- Opening Delimiter -
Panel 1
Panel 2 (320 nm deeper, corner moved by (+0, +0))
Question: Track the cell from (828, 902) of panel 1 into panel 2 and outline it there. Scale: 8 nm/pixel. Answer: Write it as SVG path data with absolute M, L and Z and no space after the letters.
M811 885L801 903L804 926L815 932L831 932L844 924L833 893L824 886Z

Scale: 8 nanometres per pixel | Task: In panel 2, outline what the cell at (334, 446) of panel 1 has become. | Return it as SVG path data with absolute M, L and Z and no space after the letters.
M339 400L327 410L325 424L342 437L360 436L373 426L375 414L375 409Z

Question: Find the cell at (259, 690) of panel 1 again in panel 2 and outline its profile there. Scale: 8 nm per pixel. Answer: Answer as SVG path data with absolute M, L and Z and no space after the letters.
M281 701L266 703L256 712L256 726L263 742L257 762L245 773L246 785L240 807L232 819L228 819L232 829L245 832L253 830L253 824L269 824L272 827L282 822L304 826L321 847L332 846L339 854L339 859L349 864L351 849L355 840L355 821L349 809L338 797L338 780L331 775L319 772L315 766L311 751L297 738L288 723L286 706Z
- Closing Delimiter -
## Task item
Copy out the whole listing exactly.

## Solution to the exercise
Panel 1
Panel 2 (320 nm deeper, corner moved by (+0, +0))
Question: Track the cell from (828, 902) of panel 1 into panel 2 and outline it there. Scale: 8 nm/pixel. Answer: Write it as SVG path data with absolute M, L and Z and no space after the letters.
M811 885L801 903L804 926L815 932L831 932L844 924L833 893L824 886Z

Scale: 8 nanometres per pixel | Task: In panel 2, outline what the cell at (334, 446) of panel 1 has become. | Return it as SVG path data with absolute M, L and Z and no space after the letters.
M339 400L327 410L325 424L342 437L360 436L373 426L375 414L375 409Z

Question: Find the cell at (259, 690) of panel 1 again in panel 2 and outline its profile there. Scale: 8 nm per pixel. Answer: Answer as SVG path data with absolute M, L and Z and no space after the letters.
M281 701L266 703L256 712L256 726L263 742L257 762L245 773L246 785L240 807L232 819L228 819L232 829L245 832L253 830L253 824L269 824L272 827L282 822L304 826L321 847L332 846L339 854L339 859L349 864L351 849L355 840L355 821L349 809L338 797L338 780L331 775L319 772L315 766L311 751L297 738L288 723L286 706Z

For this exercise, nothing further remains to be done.